**Quoted passage**
A \(m \times n\) sparse matrix \(A\) is equivalent to a block sparse matrix \(A_{B}\): \(mb \times nb\) with \(mb = \frac{m}{blockSize}\) block rows and \(nb = \frac{n}{blockSize}\) block columns. If \(m\) or \(n\) is not multiple of \(blockSize\), the user needs to pad the matrix with zeros.

Note

cuSPARSE currently supports only square blocks.

The BSR format stores the blocks in row-major ordering. However, the internal storage format of blocks can be column-major (cusparseDirection_t=CUSPARSE_DIRECTION_COLUMN) or row-major (cusparseDirection_t=CUSPARSE_DIRECTION_ROW), independently of the base index.

A sparse matrix stored in BSR format is represented by the following parameters.

The block size.
The number of row blocks in the matrix.

**Available data**
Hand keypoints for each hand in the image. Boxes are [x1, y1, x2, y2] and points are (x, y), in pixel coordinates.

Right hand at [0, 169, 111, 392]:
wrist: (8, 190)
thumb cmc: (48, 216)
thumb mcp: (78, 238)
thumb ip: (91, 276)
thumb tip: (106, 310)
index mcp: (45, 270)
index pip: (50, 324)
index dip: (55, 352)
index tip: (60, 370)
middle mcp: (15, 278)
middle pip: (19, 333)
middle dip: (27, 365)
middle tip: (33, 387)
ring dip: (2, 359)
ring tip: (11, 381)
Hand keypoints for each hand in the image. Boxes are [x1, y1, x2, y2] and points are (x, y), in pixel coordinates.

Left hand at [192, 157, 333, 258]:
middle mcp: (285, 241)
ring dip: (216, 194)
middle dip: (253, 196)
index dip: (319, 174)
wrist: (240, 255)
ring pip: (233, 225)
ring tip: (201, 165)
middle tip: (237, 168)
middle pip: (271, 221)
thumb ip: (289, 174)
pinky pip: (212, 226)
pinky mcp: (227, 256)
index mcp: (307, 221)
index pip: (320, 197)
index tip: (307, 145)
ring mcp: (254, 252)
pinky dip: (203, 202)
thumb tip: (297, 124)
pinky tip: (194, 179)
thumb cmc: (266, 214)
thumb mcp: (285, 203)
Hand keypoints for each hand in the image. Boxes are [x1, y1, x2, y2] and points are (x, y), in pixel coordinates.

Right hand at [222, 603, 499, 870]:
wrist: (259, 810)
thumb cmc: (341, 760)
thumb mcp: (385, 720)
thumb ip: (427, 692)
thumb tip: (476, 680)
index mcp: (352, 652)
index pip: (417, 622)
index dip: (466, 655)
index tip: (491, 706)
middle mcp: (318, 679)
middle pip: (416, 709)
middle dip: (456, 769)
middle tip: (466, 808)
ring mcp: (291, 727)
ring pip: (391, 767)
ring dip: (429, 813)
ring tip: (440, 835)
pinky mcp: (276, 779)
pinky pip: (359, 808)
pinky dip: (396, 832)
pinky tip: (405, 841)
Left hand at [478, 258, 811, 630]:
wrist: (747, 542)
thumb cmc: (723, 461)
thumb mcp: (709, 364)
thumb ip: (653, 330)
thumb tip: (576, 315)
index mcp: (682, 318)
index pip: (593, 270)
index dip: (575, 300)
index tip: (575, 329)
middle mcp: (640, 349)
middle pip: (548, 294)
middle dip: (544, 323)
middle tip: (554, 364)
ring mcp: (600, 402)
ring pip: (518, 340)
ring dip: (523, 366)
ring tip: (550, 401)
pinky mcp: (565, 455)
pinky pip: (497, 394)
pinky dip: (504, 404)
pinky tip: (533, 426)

**Problem to work on**
Answer these questions from the BSR format text:
1. What must the user do when m or n is not a multiple of blockSize?
2. What kind of blocks does cuSPARSE currently support?
3. In what ordering does the BSR format store the blocks?

**Finished exercise**
1. Pad the matrix with zeros.
2. Only square blocks.
3. Row-major ordering.